• _What is required_
Leaving out the images, return the data below exactly as it is written.

• _Dataset items_
----
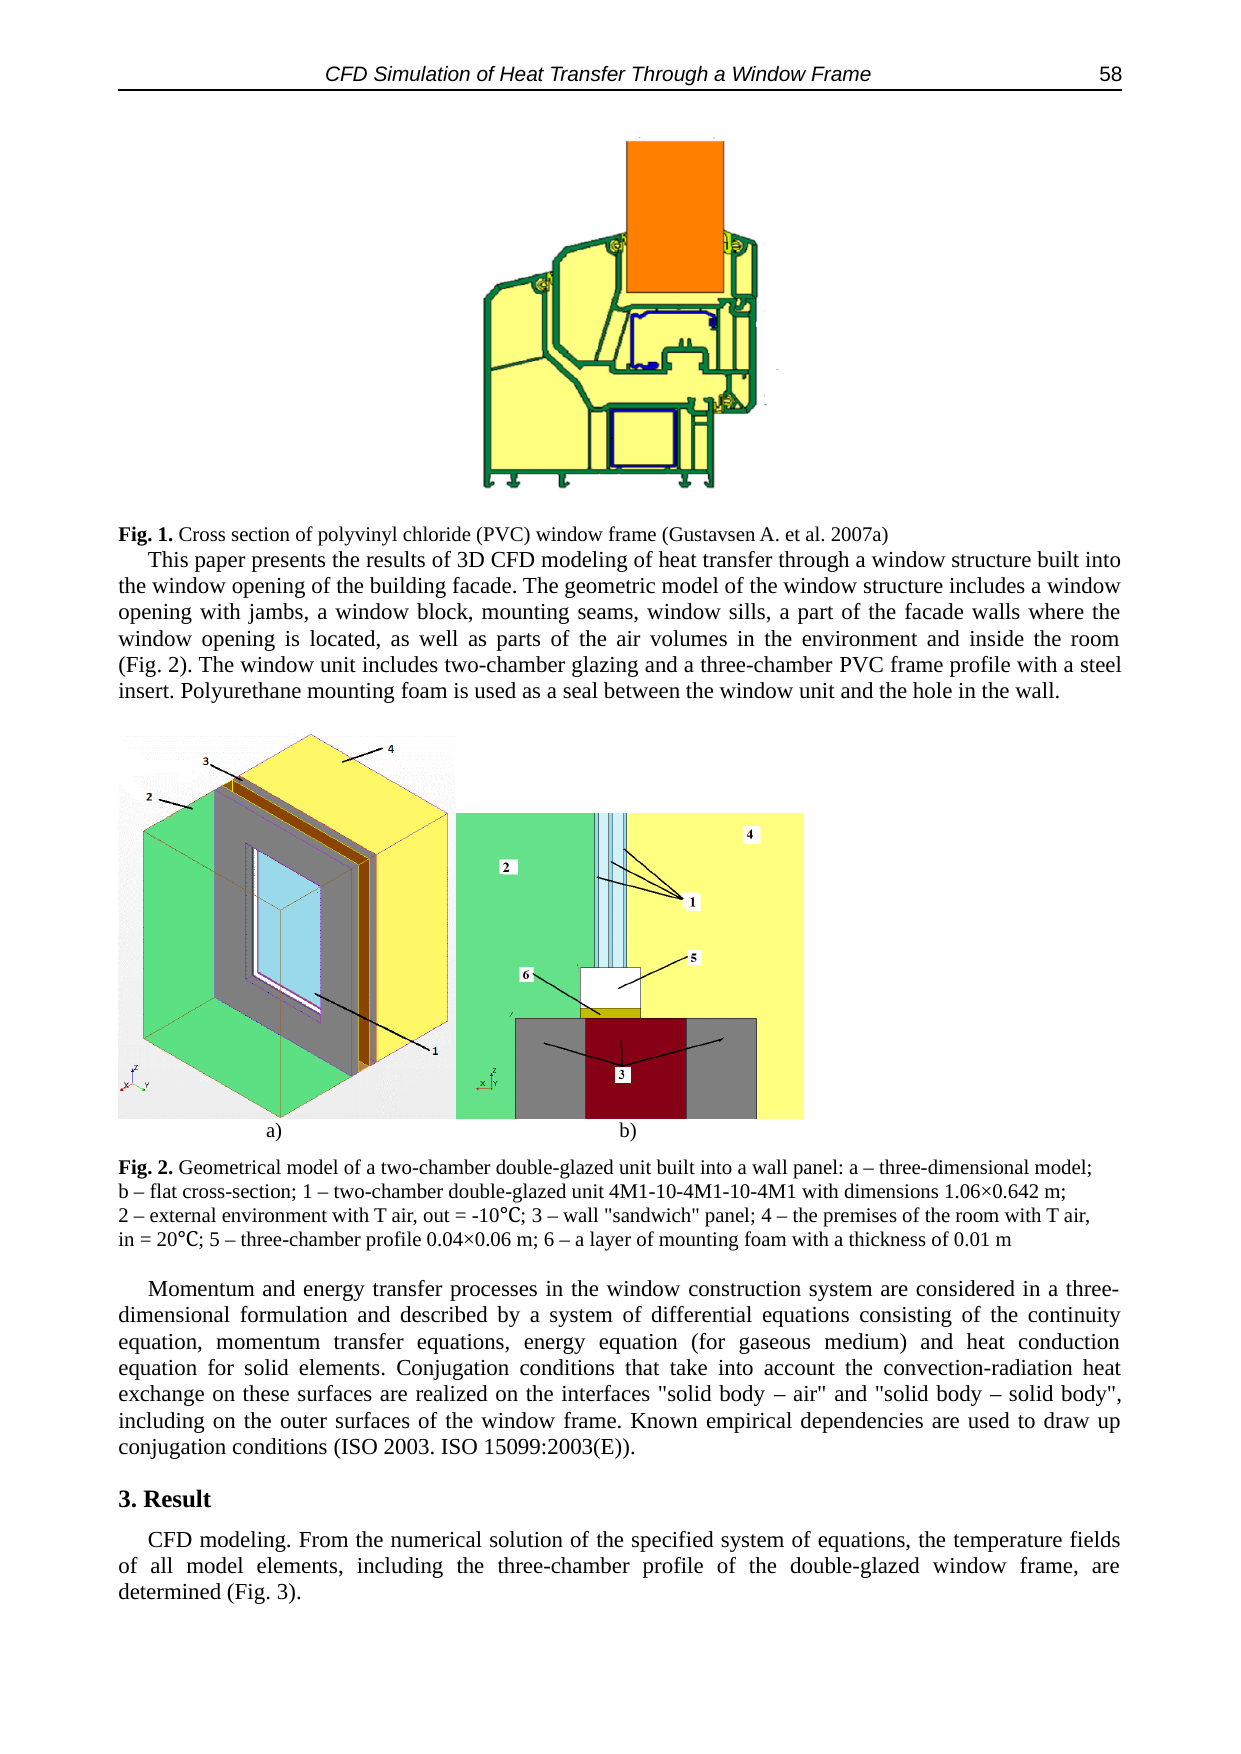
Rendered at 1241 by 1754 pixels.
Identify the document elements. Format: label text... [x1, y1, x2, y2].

picture [118, 730, 804, 1119]
text 3. Result [118, 1484, 1122, 1513]
text Fig. 1. Cross section of polyvinyl chloride (PVC) window frame (Gustavsen A. et al. 2007a) [118, 522, 1122, 546]
list b) [118, 1118, 1122, 1142]
text This paper presents the results of 3D CFD modeling of heat transfer through a window structure built into the window opening of the building facade. The geometric model of the window structure includes a window opening with jambs, a window block, mounting seams, window sills, a part of the facade walls where the window opening is located, as well as parts of the air volumes in the environment and inside the room (Fig. 2). The window unit includes two-chamber glazing and a three-chamber PVC frame profile with a steel insert. Polyurethane mounting foam is used as a seal between the window unit and the hole in the wall. [118, 546, 1122, 704]
text CFD modeling. From the numerical solution of the specified system of equations, the temperature fields of all model elements, including the three-chamber profile of the double-glazed window frame, are determined (Fig. 3). [118, 1526, 1122, 1605]
text Fig. 2. Geometrical model of a two-chamber double-glazed unit built into a wall panel: a – three-dimensional model; b – flat cross-section; 1 – two-chamber double-glazed unit 4M1-10-4M1-10-4M1 with dimensions 1.06×0.642 m; 2 – external environment with T air, out = -10℃; 3 – wall "sandwich" panel; 4 – the premises of the room with T air, in = 20℃; 5 – three-chamber profile 0.04×0.06 m; 6 – a layer of mounting foam with a thickness of 0.01 m [118, 1155, 1122, 1251]
picture [466, 118, 848, 510]
text Momentum and energy transfer processes in the window construction system are considered in a three-dimensional formulation and described by a system of differential equations consisting of the continuity equation, momentum transfer equations, energy equation (for gaseous medium) and heat conduction equation for solid elements. Conjugation conditions that take into account the convection-radiation heat exchange on these surfaces are realized on the interfaces "solid body – air" and "solid body – solid body", including on the outer surfaces of the window frame. Known empirical dependencies are used to draw up conjugation conditions (ISO 2003. ISO 15099:2003(E)). [118, 1275, 1122, 1459]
----
• _Answer space_
Rendered at 1241 by 1754 pixels.
Identify the document elements. Format: label text... [x1, y1, x2, y2].

picture [118, 730, 804, 1119]
text 3. Result [118, 1484, 1122, 1513]
text Fig. 1. Cross section of polyvinyl chloride (PVC) window frame (Gustavsen A. et al. 2007a) [118, 522, 1122, 546]
list b) [118, 1118, 1122, 1142]
text This paper presents the results of 3D CFD modeling of heat transfer through a window structure built into the window opening of the building facade. The geometric model of the window structure includes a window opening with jambs, a window block, mounting seams, window sills, a part of the facade walls where the window opening is located, as well as parts of the air volumes in the environment and inside the room (Fig. 2). The window unit includes two-chamber glazing and a three-chamber PVC frame profile with a steel insert. Polyurethane mounting foam is used as a seal between the window unit and the hole in the wall. [118, 546, 1122, 704]
text CFD modeling. From the numerical solution of the specified system of equations, the temperature fields of all model elements, including the three-chamber profile of the double-glazed window frame, are determined (Fig. 3). [118, 1526, 1122, 1605]
text Fig. 2. Geometrical model of a two-chamber double-glazed unit built into a wall panel: a – three-dimensional model; b – flat cross-section; 1 – two-chamber double-glazed unit 4M1-10-4M1-10-4M1 with dimensions 1.06×0.642 m; 2 – external environment with T air, out = -10℃; 3 – wall "sandwich" panel; 4 – the premises of the room with T air, in = 20℃; 5 – three-chamber profile 0.04×0.06 m; 6 – a layer of mounting foam with a thickness of 0.01 m [118, 1155, 1122, 1251]
picture [466, 118, 848, 510]
text Momentum and energy transfer processes in the window construction system are considered in a three-dimensional formulation and described by a system of differential equations consisting of the continuity equation, momentum transfer equations, energy equation (for gaseous medium) and heat conduction equation for solid elements. Conjugation conditions that take into account the convection-radiation heat exchange on these surfaces are realized on the interfaces "solid body – air" and "solid body – solid body", including on the outer surfaces of the window frame. Known empirical dependencies are used to draw up conjugation conditions (ISO 2003. ISO 15099:2003(E)). [118, 1275, 1122, 1459]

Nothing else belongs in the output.